Acts 7:44

I. The wandering of the Israelites was all a parable. It was, if we may trust apostolic teachings, all a Divine shadow of that great invisible and spiritual society, the yet more mysterious Ecclesia, "the Church throughout all ages" on its mighty march through time, with all its attendant omens and prodigies, for such is the Church everywhere, a witness in the wilderness; such, indeed, is the Church; such are all its varieties of ordinance. It is the perpetual remonstrance against the sufficiency of the seen and temporal; it is a perpetual witness for the unseen and eternal; it is a perpetual testimony for the existence of a spiritual perpetuity and continuity; it is a mysterious procession; infinite aspirations are infused in the soul of man. The tabernacle of the testimony is the story of the Church and the soul a witness for faith. A world with no tabernacle of Divine testimony has a philosophy which only sees the worst, which goes on declaring its dreary monologue that this is the worst of all possible worlds, that sleep is better than waking, and death is better than sleep. In the presence of such thoughts, the sky shuts down upon us, there is no motive in life; as Emerson well says, "This low and hopeless spirit puts out the eyes, and such scepticism is slow suicide."

II. The pulpit has been through all the fluctuating ages a tabernacle of testimony in the wilderness. The pulpit is like that ancient tabernacle of my text, it rests, but it moves: it rests in the ancient truths it was instituted to announce. Christ is final; and, as has been truly said, "Christianity is a fixed quantity, not a fluxion, and Jesus Christ is all in all"; it is a spiritual universe; it has its immense and infinite announcements, which, like the definitions of mathematics and the numbers of arithmetic, are unchangeable and final we cannot go beyond them.
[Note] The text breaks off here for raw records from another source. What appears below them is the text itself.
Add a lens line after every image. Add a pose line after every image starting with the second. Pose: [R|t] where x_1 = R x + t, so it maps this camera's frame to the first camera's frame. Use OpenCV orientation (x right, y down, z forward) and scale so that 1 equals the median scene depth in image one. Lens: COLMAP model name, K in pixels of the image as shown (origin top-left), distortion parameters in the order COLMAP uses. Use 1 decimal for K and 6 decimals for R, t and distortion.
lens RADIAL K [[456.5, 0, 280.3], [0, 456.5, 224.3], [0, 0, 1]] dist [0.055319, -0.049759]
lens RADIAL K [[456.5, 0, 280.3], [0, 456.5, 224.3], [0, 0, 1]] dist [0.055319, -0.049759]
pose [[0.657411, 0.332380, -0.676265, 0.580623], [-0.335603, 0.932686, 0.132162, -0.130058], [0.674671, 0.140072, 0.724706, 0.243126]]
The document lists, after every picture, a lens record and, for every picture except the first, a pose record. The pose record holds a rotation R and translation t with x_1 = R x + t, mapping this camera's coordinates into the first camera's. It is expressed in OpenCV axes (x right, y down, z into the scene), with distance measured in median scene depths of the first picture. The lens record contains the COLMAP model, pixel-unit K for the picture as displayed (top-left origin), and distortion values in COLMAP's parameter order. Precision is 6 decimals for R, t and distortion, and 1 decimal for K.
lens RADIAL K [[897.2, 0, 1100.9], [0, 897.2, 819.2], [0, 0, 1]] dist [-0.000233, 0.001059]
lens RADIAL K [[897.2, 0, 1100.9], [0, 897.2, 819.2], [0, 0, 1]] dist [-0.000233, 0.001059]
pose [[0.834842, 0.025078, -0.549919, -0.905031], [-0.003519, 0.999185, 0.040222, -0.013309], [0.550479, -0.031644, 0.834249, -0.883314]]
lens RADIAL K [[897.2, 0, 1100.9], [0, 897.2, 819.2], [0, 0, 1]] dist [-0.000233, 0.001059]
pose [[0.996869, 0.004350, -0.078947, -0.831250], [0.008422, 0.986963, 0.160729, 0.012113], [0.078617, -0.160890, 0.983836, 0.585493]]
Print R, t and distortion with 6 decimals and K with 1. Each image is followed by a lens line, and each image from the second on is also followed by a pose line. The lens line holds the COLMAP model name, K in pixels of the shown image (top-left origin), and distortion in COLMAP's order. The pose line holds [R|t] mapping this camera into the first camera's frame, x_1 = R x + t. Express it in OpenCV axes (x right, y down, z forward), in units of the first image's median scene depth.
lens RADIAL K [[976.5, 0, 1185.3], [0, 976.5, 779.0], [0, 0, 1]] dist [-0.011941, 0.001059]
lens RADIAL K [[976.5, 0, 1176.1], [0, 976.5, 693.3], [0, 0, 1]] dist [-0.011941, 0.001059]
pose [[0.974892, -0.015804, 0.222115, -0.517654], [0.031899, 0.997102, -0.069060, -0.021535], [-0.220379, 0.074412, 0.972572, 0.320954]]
We need no new Messiah; we shall find no wiser teacher, no more sufficient Saviour in any time to come. Christianity is complete, like the round globe and the blue sky. In giving to us the principles of the ultimate law of morality, He has exhausted the moral world of its treasures when He proclaims God for our Father. But what an unlimited progress is there in men's ideas and sentiments, and their application to religion; and should not the pulpit be the tabernacle of testimony to these, for the ideas of Christianity are progressive in the human mind? It is not the speculator but God Himself who goeth forth with our armies, who bids us to strike the tent and march forward to some spot where the future shall fulfil itself even as the past has been fulfilled.